Single by Cheyenne Jackson

from the album I'm Blue, Skies
- Released: 10 May 2012
- Recorded: 2012
- Genre: Pop
- Length: 4:05
- Songwriter(s): Cheyenne Jackson, Stephen "Stevie" Aiello
- Producer(s): Thomas "Tawgs" Salter

= Drive (Cheyenne Jackson song) =

Drive is a song by American actor and singer Cheyenne Jackson from his album I'm Blue, Skies. Although Jackson has produced theatrical music releases, this was his first non-theatrical single. Drive was produced by Thomas "Tawgs" Salter and written by Jackson and Stephen "Stevie" Aiello. The song was also featured on Jackson's first-ever music video.

Jackson has discussed the meaning of the song:
I wanted to write a song about keeping forward momentum in your life, and having the strength to leave a situation that you know in your heart is bad for you. It ended up being melancholy, but ultimately hopeful and optimistic, just like me. I felt like my head was exploding, because not only did I know that this was exactly what I was supposed to be doing, it kind of changed my perspective on everything. The songs started pouring out of me, and I’m more proud of this work than any part I’ve ever done.

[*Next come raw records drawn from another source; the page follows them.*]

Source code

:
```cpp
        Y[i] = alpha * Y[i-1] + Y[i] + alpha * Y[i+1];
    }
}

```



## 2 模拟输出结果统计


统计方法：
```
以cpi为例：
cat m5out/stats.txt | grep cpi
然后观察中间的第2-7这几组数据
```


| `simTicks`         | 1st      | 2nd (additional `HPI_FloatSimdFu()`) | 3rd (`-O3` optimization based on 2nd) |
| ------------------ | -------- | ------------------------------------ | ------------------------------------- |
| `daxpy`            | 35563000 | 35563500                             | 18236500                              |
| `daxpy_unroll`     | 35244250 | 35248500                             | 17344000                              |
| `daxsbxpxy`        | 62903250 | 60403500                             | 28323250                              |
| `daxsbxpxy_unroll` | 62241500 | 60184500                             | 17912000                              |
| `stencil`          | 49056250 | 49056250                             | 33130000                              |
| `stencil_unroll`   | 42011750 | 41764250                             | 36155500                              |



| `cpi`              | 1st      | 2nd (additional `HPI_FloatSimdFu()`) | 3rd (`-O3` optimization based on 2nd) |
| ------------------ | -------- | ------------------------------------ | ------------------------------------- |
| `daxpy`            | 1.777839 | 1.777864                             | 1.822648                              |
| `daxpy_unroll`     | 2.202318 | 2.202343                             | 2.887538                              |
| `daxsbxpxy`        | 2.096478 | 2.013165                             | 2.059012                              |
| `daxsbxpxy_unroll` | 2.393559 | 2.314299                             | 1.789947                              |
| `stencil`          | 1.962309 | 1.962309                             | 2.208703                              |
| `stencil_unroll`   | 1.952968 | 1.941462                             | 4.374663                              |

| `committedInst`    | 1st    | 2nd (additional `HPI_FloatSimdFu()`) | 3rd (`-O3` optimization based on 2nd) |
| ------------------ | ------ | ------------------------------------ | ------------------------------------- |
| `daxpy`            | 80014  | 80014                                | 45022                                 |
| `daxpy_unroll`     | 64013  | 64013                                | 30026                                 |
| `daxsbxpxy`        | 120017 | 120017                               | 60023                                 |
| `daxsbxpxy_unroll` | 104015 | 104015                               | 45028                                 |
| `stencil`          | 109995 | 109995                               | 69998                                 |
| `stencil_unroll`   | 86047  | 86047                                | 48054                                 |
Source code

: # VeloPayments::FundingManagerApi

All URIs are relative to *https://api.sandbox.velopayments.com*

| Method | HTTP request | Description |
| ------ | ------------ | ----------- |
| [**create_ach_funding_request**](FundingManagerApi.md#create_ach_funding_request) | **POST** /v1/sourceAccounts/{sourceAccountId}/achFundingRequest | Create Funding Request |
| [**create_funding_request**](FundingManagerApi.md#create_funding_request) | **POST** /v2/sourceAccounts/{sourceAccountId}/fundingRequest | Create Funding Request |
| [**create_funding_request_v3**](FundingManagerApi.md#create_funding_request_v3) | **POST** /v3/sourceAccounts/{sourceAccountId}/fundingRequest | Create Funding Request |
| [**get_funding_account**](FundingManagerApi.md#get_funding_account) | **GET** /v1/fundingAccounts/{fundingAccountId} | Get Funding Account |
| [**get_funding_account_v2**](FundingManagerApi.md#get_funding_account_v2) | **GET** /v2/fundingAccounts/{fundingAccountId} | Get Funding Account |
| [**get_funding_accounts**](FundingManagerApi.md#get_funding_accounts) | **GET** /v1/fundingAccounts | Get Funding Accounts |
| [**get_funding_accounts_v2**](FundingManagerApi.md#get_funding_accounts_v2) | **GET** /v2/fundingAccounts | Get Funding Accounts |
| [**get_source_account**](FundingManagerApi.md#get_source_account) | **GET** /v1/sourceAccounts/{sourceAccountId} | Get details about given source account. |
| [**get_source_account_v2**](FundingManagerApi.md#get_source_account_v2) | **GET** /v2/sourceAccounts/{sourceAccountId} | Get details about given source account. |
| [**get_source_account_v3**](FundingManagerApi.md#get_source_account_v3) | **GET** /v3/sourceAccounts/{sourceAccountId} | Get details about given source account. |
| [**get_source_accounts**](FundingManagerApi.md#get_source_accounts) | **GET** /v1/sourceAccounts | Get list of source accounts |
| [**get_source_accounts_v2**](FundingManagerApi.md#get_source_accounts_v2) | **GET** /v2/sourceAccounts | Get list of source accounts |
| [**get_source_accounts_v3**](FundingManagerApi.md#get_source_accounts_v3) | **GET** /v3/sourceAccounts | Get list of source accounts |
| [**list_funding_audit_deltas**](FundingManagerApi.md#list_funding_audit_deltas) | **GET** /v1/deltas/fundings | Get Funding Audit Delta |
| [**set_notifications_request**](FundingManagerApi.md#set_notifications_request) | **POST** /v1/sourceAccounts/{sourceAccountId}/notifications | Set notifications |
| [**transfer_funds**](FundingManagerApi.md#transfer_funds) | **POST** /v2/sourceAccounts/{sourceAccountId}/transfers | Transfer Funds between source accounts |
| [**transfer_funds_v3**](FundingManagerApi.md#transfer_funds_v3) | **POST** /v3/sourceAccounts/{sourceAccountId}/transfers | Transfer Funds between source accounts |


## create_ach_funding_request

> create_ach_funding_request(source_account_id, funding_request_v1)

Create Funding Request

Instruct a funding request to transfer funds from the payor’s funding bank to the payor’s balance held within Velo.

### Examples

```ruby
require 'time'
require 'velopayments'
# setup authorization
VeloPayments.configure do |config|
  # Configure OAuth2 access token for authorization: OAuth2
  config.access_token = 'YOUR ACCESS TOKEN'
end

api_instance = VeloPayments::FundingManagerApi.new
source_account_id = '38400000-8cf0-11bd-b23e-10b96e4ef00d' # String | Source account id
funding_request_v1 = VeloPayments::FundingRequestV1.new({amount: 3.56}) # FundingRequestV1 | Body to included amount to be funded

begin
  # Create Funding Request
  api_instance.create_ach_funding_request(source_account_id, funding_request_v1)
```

Drive was also remixed by Conair and appears as an additional 6:47 track on Jackson's album I'm Blue, Skies as "Drive (Conair mix)".

==Music video==
An animated music video of the song directed by Austrian music video director Christian Hörlesberger was released. According to Jackson, the video — made of approximately 500 painstakingly hand-drawn and photographed cells — took four months to complete.

The mostly black-and-white video shows an illustrated Jackson driving along city streets, on a highway, and into the countryside. He is eventually chased by a police car, and in the last scene he whizzes away towards the sun on the horizon. This last scene is the only color sequence, except for the colors of the traffic lights and cars' headlights.

A special Drive (Behind the Scenes) video was released explaining the production process.